По дороге она вспоминала появление Елены в концертном зале, в Сабинском дворце, и плохо скрытое смущение давнишнего любовника. Вспоминала свое ужасное волнение, когда однажды вечером, во время бала в австрийском посольстве, графиня Старинна, при виде Елены, сказала ей: «Тебе нравится Хисфилд? Она была великим жаром нашего друга Сперелли и, думаю, еще и продолжает быть».
«Думаю, еще и продолжает быть». Сколько пыток из-за этой фразы! Она, неотступно, провожала глазами великую соперницу, в изящной толпе. И не раз ее взгляд встречался со взглядом той, и она чувствовала непреодолимую дрожь. Потом, в тот же вечер, они были представлены друг другу баронессой Бекгорст и обменялись, в толпе, простым поклоном головы. И молчаливый поклон повторялся и впоследствии, в тех очень редких случаях, когда Донна Мария Феррес-и-Кандевила появлялась в светских гостиных.
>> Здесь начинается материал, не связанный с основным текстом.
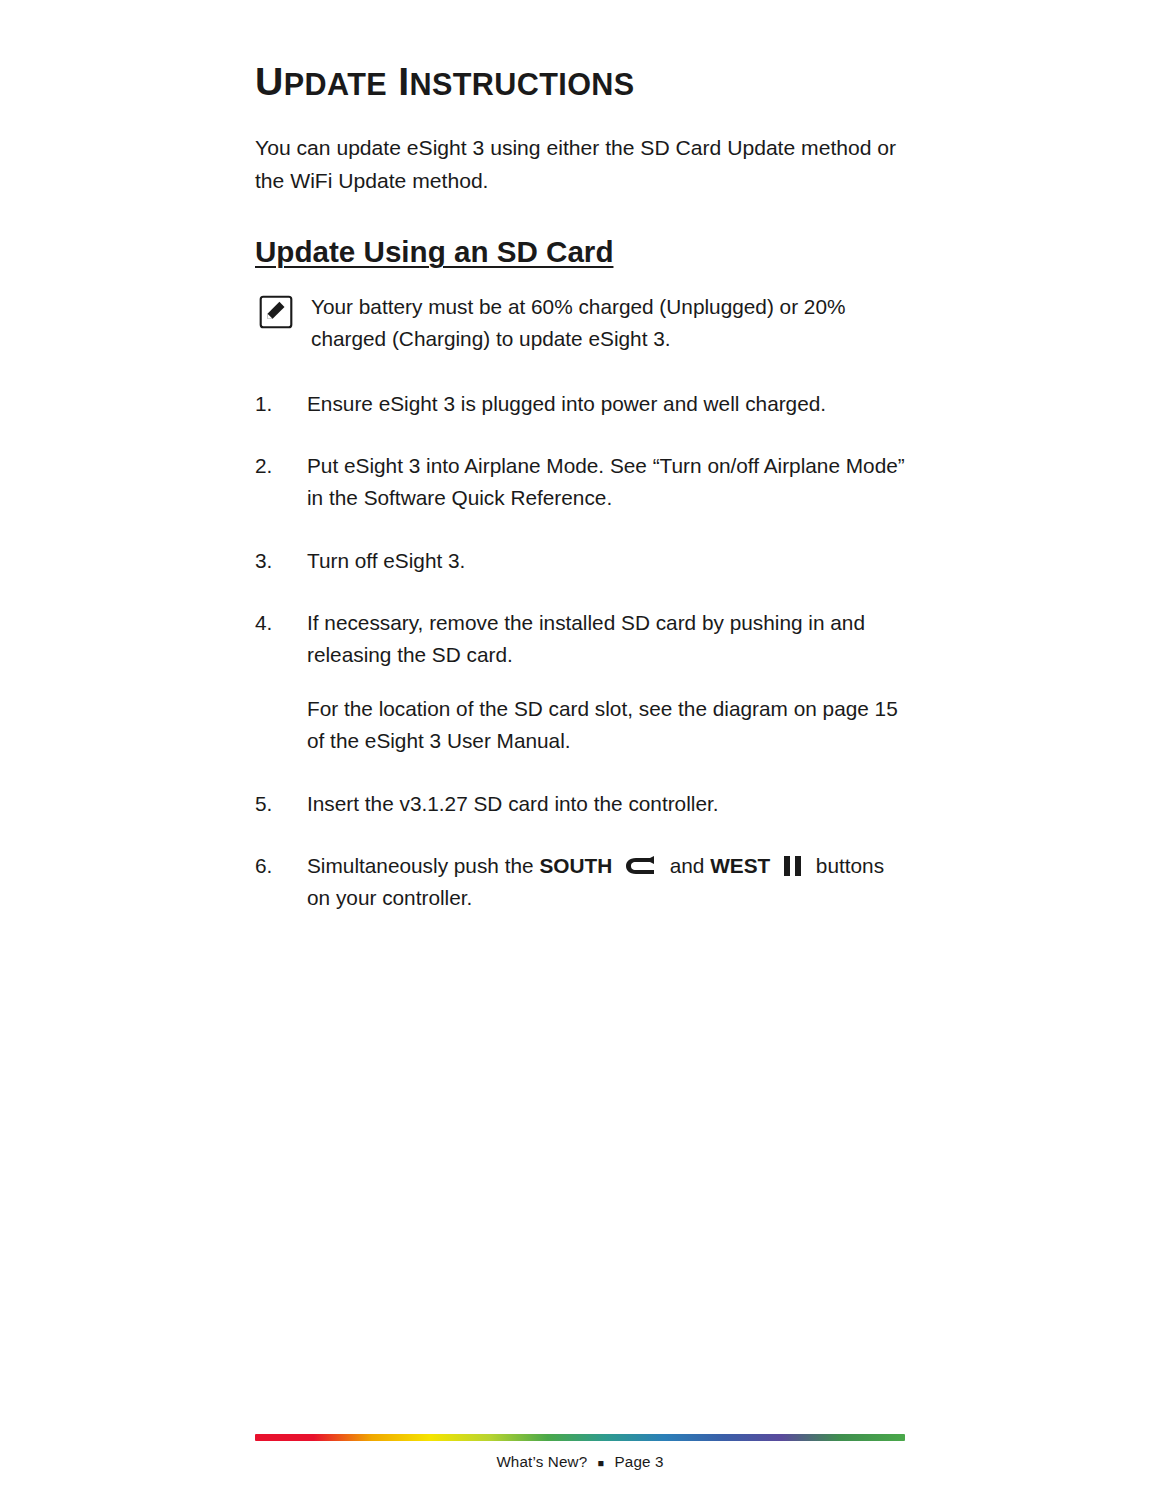UPDATE INSTRUCTIONS
You can update eSight 3 using either the SD Card Update method or the WiFi Update method.
Update Using an SD Card
Your battery must be at 60% charged (Unplugged) or 20% charged (Charging) to update eSight 3.
Ensure eSight 3 is plugged into power and well charged.
Put eSight 3 into Airplane Mode. See “Turn on/off Airplane Mode” in the Software Quick Reference.
Turn off eSight 3.
If necessary, remove the installed SD card by pushing in and releasing the SD card.
For the location of the SD card slot, see the diagram on page 15 of the eSight 3 User Manual.
Insert the v3.1.27 SD card into the controller.
Simultaneously push the SOUTH and WEST buttons on your controller.
What’s New? ■ Page 3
Почему же сомнения, усыпленные или погашенные волною опьянения, возникали с такой силой? Почему ей не удавалось подавить их? Почему же, при малейшем толчке воображения, в глубине ее закипало это неизвестное беспокойство?
По дороге она чувствовала, как тревога возрастала. Ее сердце не было довольно, возникшая в ее сердце мечта — в то мистическое утро, под цветущими деревьями, при виде моря — не оправдалась. Наиболее чистая и наиболее прекрасная часть этой любви осталась там, в пустынном лесу, в символической чаще, которая беспрерывно цветет и приносит плоды, созерцая Бесконечность.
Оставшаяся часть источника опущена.